Actually, that seems to be exactly what Afton pictures when we try to feed her, “Great! Here they come trying to stick regurgitated worm in my mouth again.” When we try to feed her Afton is ready for a fight. She can bat the spoon away equally well with her left and right hands. If you penetrate that first line of defense, she’ll start evasive head maneuvers, swinging her head from side to side to avoid the spoon. If you press the attack and get the spoon into her mouth, and deposit even a few molecules of food on her tongue she’ll shudder and expel the offending foreign object.

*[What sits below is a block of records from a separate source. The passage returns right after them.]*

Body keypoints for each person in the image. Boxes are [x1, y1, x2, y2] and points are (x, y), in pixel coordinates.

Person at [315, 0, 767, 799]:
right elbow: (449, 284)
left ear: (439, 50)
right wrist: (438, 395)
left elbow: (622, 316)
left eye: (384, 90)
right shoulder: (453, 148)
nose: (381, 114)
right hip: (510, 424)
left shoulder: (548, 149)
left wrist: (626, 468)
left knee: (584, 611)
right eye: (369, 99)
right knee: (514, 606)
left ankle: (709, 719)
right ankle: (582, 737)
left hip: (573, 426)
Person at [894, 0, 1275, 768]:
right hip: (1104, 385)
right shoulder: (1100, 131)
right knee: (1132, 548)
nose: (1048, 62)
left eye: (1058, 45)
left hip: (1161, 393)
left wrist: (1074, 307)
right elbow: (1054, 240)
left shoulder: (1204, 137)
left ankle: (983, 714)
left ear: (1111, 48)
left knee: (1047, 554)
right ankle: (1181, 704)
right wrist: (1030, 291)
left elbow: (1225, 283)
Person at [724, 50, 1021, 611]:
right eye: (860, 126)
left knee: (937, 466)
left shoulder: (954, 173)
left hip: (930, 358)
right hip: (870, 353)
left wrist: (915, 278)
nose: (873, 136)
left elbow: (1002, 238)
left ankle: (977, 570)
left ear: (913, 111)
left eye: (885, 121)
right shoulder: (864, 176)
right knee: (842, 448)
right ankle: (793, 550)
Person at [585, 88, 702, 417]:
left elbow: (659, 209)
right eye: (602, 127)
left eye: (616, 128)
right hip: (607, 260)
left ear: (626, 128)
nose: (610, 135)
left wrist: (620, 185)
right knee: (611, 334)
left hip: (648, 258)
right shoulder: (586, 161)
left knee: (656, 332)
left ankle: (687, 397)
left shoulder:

Maybe this is all a post traumatic reaction to having her tongue-tying frenulum clipped when just a few days old. Her little subconscious might have logged, “Note to self: Cold metal objects in my mouth are thoroughly unpleasant. Avoid at all costs.” Or maybe she is rebelling against any perception of a privileged lifestyle. No one’s going to accuse her of being raised with a silver spoon in her mouth–Power to the people–Stick it to the Mama!
Whatever the source of Afton’s aversion to jarred baby food, it’s not yet cause for panic. She’s certainly not wasting away — probably at least 20 pounds and with thighs ideal for a Peter Paul Rubens painting. And she is slowly starting to eat some foods. Afton, like every other member of the Smith clan, loves popcorn. She also likes ice cream licked from a cone. She’s willing to try lots of table food, in fact, just as long as we leave the spoons in the drawer.